On our first visit, which took place on Coffee Culture's second day of operation, the store was out of the Spinach Pie ($4), so we instead tried a Roasted Veggie Sandwich ($5.49) - a grilled panini with a decent collection of vegetables and some melted cheese. Though the selected veggies somehow tasted a little too light and green relative to similar versions we've had at Spot Coffee and the Clarence Center Coffee Company and Cafe, it was okay; the bagel part of an Egg and Cheese Bagel ($2.99) tasted as if it was perhaps a day old, while the egg and cheese tasted a little bit processed but still very edible. We got the impression on our second visit, nearly a month after the place opened, that the pastries and bagels were being more frequently restocked.
There are other options, as well. Five cakes and an apple streusel were in a display case, and a friend we bumped into on our second visit ordered the streusel - its plate striped with caramel - and pronounced it pretty good. A member of our group raved over the chocolate in the pre-packaged biscotti that were being served; additional fresh pastries are prominently displayed near the cash registers. Finally, a wall menu that was previously two boards shy of being complete on our early first visit was finished on our second, with specials listed. There's no shortage of options here for breakfast, lunch, or an evening snack.

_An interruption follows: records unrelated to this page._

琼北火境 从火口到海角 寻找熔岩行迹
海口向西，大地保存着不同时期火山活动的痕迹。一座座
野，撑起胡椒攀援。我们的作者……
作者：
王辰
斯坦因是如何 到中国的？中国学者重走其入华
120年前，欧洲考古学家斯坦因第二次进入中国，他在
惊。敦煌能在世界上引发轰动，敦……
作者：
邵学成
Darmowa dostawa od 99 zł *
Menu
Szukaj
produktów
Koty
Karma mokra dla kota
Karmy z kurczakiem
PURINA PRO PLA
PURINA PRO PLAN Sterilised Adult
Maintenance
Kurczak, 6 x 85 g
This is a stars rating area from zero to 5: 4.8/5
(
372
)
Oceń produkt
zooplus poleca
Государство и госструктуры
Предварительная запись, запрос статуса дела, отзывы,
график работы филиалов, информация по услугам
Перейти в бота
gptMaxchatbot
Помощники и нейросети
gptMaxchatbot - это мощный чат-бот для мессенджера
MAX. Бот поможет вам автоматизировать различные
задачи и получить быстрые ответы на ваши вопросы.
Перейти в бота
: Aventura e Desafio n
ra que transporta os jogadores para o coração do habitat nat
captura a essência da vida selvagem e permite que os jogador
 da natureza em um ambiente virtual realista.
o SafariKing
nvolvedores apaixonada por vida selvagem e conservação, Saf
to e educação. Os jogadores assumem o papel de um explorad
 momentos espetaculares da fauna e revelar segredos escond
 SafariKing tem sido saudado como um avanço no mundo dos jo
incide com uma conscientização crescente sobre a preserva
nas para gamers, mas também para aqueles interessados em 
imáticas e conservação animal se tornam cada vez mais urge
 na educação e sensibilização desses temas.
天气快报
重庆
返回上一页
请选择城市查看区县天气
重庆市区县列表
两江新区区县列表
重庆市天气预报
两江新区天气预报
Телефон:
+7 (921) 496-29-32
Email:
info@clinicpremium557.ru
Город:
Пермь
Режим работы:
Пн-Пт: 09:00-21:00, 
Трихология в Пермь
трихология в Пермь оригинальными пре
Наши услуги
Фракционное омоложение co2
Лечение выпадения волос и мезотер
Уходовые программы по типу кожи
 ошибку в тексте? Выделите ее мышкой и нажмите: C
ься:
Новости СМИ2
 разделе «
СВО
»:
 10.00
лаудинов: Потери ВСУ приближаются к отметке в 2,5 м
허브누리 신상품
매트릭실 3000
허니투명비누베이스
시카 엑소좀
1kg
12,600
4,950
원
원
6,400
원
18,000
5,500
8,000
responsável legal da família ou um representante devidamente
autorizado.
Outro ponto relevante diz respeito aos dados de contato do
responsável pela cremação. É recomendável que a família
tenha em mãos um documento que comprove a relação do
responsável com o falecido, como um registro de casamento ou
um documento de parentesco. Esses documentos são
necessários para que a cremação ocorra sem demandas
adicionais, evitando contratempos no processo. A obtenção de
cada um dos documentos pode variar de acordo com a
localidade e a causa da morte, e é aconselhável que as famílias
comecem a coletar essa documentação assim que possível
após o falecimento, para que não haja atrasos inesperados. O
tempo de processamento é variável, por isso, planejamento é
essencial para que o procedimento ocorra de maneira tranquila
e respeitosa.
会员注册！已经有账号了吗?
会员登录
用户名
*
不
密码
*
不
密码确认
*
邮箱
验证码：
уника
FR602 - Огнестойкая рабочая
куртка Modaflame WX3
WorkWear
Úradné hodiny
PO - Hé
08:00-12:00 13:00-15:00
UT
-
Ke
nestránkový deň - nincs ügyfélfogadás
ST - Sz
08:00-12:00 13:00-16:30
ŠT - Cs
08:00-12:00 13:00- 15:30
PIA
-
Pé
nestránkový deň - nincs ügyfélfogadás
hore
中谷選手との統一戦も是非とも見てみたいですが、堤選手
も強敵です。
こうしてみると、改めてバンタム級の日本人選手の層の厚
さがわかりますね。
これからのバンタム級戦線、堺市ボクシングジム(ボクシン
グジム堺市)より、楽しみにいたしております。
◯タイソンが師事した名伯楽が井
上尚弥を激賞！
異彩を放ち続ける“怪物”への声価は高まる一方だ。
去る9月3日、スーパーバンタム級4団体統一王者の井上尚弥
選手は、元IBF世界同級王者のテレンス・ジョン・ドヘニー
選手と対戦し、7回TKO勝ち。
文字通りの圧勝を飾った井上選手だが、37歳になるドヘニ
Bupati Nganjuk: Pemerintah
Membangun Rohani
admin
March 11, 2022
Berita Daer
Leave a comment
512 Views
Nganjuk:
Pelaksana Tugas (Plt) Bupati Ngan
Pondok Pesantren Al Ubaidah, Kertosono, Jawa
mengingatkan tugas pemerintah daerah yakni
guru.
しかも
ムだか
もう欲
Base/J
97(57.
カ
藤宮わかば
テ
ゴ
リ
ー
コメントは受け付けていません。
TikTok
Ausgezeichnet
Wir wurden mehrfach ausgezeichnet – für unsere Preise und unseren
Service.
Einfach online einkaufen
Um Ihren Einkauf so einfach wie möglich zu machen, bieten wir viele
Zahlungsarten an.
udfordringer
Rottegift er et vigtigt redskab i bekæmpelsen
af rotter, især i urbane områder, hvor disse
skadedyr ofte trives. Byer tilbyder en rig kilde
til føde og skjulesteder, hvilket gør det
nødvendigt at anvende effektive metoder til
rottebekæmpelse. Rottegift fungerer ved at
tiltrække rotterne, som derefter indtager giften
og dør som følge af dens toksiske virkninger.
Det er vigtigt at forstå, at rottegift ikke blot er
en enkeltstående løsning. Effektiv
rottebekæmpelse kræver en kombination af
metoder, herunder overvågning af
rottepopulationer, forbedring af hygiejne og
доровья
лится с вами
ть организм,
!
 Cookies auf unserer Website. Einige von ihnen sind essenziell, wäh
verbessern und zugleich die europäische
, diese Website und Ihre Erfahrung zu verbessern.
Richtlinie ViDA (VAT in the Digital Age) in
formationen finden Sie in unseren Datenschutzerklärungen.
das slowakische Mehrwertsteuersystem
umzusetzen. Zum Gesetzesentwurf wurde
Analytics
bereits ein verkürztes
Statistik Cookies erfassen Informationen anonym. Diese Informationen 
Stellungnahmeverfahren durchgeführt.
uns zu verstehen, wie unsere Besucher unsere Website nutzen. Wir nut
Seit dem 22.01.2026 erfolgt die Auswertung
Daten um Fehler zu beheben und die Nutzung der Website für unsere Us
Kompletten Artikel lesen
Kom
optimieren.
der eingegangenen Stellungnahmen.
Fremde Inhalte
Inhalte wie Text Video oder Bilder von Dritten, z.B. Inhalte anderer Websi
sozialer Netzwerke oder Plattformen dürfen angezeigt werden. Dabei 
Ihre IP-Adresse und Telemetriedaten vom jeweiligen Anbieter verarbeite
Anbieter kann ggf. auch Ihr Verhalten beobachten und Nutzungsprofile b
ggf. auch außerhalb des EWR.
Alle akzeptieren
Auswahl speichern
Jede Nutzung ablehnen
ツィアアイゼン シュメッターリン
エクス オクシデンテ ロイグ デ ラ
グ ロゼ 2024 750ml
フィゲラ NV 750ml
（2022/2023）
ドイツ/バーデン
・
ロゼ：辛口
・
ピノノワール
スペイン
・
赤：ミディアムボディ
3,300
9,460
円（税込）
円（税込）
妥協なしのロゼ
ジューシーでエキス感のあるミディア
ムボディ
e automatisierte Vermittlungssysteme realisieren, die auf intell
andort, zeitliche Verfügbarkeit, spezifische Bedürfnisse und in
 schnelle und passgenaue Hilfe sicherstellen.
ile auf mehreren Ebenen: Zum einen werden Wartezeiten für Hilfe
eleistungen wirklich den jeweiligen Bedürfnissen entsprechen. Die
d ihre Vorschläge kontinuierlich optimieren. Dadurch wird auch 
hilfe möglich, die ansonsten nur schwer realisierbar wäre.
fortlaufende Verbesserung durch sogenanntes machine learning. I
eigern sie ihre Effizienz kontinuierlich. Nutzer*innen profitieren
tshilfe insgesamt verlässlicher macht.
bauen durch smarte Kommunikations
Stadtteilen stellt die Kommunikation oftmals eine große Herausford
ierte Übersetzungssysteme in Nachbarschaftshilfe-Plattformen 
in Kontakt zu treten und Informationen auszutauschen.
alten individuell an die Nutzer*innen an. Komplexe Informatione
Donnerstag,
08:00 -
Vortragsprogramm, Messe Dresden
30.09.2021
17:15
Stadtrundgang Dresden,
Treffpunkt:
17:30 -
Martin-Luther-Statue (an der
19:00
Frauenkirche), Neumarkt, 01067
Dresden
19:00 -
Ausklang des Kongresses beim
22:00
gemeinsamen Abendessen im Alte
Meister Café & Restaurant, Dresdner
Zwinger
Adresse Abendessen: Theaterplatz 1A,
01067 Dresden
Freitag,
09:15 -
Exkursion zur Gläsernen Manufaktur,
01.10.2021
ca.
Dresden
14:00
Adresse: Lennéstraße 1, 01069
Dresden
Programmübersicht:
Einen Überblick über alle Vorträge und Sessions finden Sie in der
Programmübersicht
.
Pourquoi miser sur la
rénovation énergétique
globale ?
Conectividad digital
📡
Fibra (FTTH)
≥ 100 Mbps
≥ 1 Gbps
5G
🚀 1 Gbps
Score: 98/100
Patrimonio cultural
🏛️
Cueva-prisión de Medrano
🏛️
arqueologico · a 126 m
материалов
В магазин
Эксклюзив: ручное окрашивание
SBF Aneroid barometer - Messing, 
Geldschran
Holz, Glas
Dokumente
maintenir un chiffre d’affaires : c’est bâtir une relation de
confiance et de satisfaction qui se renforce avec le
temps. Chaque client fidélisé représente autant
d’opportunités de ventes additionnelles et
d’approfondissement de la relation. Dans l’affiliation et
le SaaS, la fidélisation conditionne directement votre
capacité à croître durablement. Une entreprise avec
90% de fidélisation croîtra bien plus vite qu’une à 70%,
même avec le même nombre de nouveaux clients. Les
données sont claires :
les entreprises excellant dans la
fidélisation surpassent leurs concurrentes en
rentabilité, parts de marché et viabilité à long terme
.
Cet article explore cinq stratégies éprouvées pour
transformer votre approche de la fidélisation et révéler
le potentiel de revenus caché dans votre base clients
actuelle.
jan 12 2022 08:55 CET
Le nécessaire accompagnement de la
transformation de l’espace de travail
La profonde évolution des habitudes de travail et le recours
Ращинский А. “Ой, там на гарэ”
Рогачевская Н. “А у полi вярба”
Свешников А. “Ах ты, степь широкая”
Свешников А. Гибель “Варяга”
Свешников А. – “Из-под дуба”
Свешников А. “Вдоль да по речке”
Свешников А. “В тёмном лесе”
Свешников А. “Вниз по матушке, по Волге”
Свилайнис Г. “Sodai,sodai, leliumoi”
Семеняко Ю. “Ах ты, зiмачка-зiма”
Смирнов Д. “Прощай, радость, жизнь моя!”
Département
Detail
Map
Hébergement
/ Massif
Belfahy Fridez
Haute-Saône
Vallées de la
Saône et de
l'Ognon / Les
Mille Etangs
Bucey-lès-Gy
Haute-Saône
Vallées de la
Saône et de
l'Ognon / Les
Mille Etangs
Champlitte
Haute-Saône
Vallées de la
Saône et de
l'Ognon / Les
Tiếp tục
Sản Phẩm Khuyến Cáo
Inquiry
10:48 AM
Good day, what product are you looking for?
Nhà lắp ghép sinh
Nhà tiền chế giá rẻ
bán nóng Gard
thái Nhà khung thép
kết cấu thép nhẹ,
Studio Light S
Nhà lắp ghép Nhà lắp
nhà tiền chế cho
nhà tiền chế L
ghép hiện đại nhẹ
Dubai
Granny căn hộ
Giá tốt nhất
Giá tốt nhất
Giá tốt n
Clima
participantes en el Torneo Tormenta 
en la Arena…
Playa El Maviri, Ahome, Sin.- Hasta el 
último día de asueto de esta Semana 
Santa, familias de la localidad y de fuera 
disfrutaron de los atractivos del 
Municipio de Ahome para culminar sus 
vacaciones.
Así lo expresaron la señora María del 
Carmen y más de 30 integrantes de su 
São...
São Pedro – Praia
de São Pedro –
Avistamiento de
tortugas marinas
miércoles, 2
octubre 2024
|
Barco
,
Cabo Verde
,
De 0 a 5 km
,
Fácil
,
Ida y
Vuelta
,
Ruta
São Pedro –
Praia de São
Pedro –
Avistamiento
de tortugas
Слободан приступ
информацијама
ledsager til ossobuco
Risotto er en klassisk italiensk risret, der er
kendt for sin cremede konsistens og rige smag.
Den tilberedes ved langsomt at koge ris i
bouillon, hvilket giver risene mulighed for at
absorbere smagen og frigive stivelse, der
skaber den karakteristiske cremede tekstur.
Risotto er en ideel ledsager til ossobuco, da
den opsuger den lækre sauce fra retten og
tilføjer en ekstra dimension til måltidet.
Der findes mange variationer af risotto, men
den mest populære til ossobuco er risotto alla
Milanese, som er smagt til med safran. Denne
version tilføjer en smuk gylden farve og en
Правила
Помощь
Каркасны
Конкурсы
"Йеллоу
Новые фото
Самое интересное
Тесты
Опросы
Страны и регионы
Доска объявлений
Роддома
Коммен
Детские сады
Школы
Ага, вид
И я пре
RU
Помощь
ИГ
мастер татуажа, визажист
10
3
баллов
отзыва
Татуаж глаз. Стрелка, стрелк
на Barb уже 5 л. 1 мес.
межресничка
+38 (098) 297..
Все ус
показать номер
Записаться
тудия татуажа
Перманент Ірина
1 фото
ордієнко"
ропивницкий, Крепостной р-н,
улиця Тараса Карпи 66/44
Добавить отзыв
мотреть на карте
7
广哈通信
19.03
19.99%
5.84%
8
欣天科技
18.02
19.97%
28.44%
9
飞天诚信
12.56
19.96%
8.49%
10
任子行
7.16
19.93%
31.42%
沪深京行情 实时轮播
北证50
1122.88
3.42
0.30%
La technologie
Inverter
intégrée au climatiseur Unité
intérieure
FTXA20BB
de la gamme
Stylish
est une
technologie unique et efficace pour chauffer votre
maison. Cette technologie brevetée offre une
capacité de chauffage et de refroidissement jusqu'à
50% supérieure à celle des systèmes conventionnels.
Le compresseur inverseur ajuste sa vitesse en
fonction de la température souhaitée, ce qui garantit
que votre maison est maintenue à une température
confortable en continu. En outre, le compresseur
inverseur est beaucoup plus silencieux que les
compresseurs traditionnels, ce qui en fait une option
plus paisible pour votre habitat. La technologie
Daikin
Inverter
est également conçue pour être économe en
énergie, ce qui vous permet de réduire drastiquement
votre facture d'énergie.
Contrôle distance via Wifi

In our view, Coffee Culture is shaping up to be a very solid option for cafe fans: a great location with very good drinks and generally quite good food, attractive interior decor, and free wireless Internet access. We'd pick this first location over the nearby Starbucks, and though we're fans of Spot Coffee, it remains to be seen whether the long-awaited Williamsville venue will open and rival its predecessors. For the time being, there's a lot to love about this Canadian export, and we're very glad to see it contributing to the improvement of Main Street. It's certainly worthy of a visit.